Awk tolower a string that starts with an accent - support for foreign characters


I have a file with this string in a line: "Ávila"

And I want to get this output: "ávila".

The problem is that the function tolower of awk only works when the string does not start with accent, and I must use awk.

For example, if I do awk 'BEGIN { print tolower("Ávila") }' then I get "Ávila" instead of "ávila", that is what I expect.

But if I do awk 'BEGIN { print tolower("Castellón") }' then I get "castellón"


Solution

  • For a given awk implementation to work properly with non-ASCII characters (foreign letters), it must respect the active locale's character encoding, as reflected in the (effective) LC_CTYPE setting (run locale to see it).

    These days, most locales use UTF-8 encoding, a multi-byte-on-demand encoding that is single-byte in the ASCII range, and uses 2 to 4 bytes to represent all other Unicode characters.
    Thus, for a given awk implementation to recognize non-ASCII (accented, foreign) letters, it must be able to recognize multiple bytes as a single character.

    Among the major awk implementations,

    • GNU Awk (gawk), the default on some Linux distros
    • BSD awk, as also used on OS X
    • Mawk (mawk), the default on Debian-based Linux distros such as Ubuntu

    only GNU Awk properly handles UTF8-encoded characters (and presumably any other encoding if specified in the locale):

    $ echo ÁvilA | gawk '{print tolower($0)}'
    ávila  # both Á and A lowercased
    

    Conversely, if you expressly want to limit character processing to ASCII only, prepend LC_CTYPE=C:

    $ echo ÁvilA | LC_CTYPE=C gawk '{print tolower($0)}'
    Ávila  # only ASCII char. A lowercased
    

    Practical advice:

    • To determine what implementation your default awk is, run awk --version.

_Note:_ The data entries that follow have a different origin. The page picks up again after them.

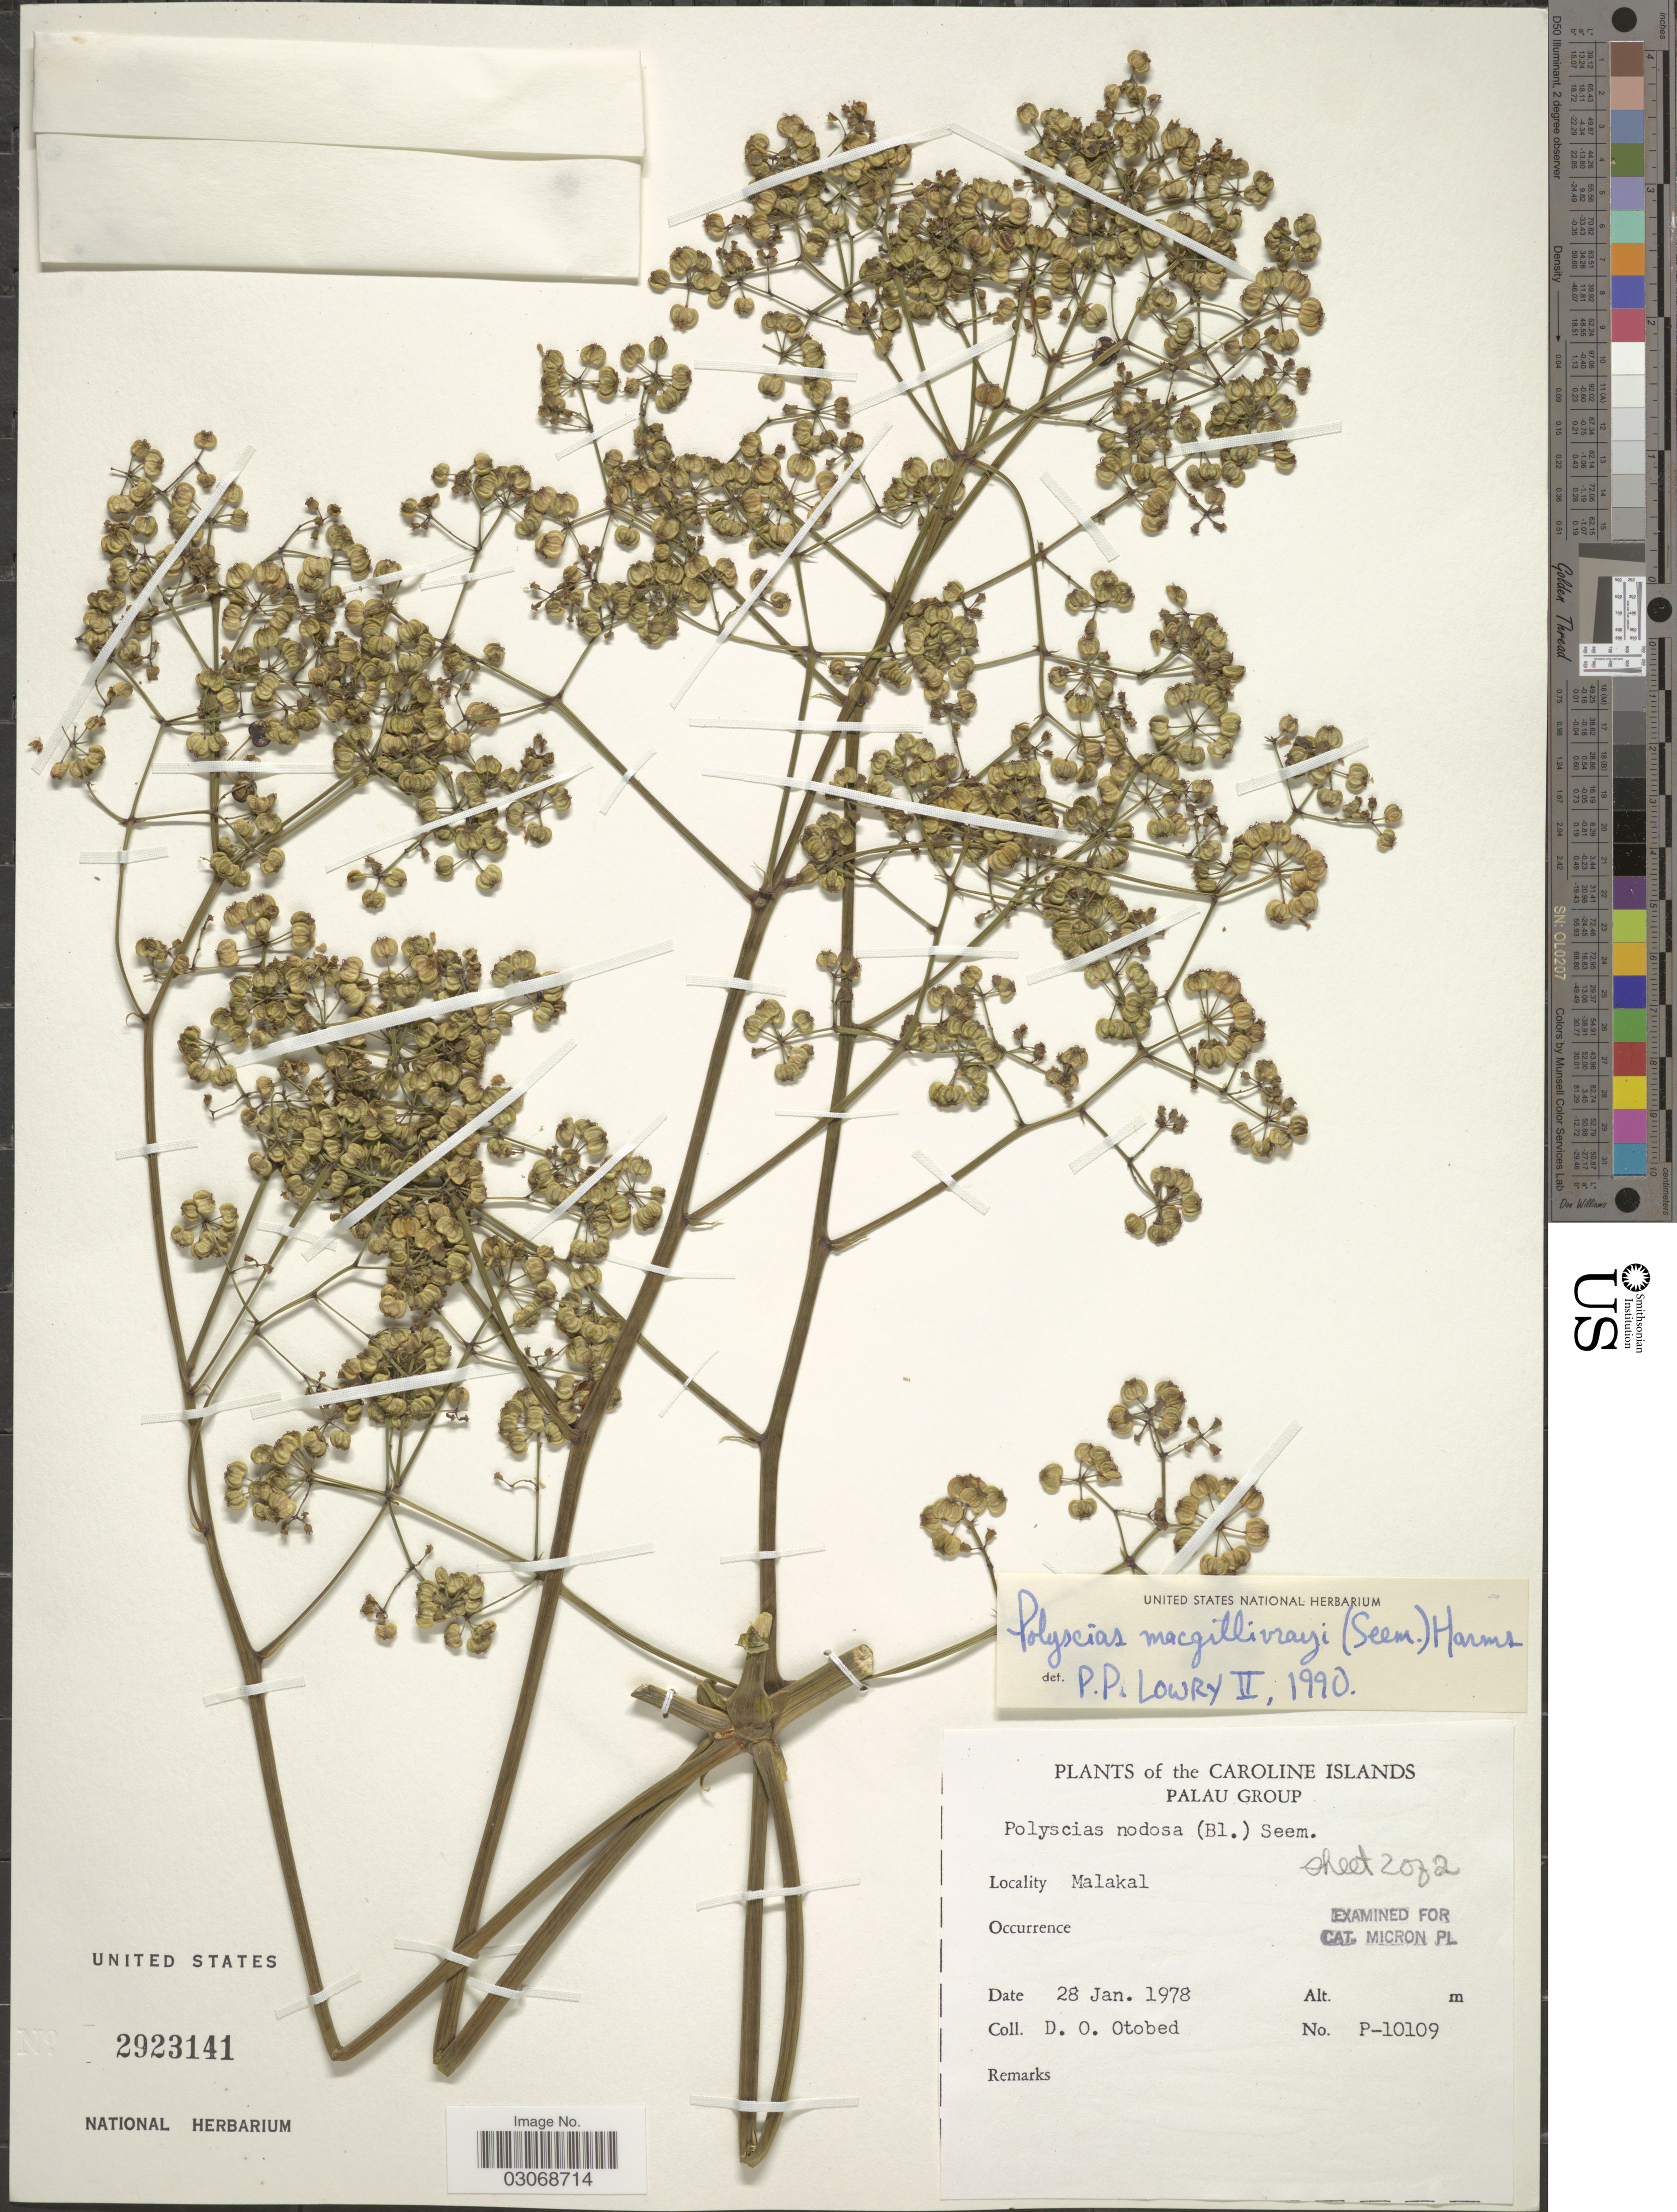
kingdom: Plantae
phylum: Tracheophyta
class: Magnoliopsida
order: Apiales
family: Araliaceae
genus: Polyscias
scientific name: Polyscias macgillivrayi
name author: Harms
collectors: D. O. Otobed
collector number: P-10109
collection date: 1978-01-28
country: Palau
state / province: Koror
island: Ngemelachel [Malakal]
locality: The Caroline Islands, Palau Group, Malakal.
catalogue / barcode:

      • In the case of Mawk you'll get an error message, because it only supports printing version information with -W version, but that error message will contain the word mawk.
    • If possible, install and use GNU Awk (and optionally make it the default awk); it is available for most Unix-like platforms; e.g.:

      • On Debian-based platforms such as Ubuntu: sudo apt-get install gawk
      • On OS X, using Homebrew: brew install gawk.
    • If you must use either BSD Awk or Mawk, use the above LC_CTYPE=C approach to ensure that the multi-byte UTF-8 characters are at least passed through without modification.[1], but foreign letters will NOT be recognized as letters (and thus won't be lowercased, in this case).


    [1] BSD Awk and Mawk on OS X (the latter curiously not on Linux) treat UTF-8-encoded character as follows:

    • Each byte is mistakenly interpreted as its own character.
    • If, after ignoring the high bit, the resulting byte value falls into the range of ASCII uppercase letters, 32 is added to the original byte value to obtain the lowercase counterpart.

    In the case at hand, this means:

    • Á is Unicode codepoint U+00C1, whose UTF-8 encoding is the 2-byte sequence: 0xC3 0x81.

    • 0xC3: Dropping the high bit (0xC3 & 0x7F) yields 0x43, which is interpreted as ASCII letter C, and 32 (0x20) is therefore added to the original value, yielding 0xE3 (0xC3 + 0x20).

    • 0x81: Dropping the high bit (0x81 & 0x7F) yields 0x1, which is not in the range of ASCII uppercase letters (65-90, 0x41-0x5a), so the byte is left as-is.

    • Effectively, the first byte is modified from 0xC3 to 0xE3, while the 2nd byte is left untouched; since 0xC3 0x81 is not a properly UTF-8-encoded character, the terminal will print ? instead to signal that.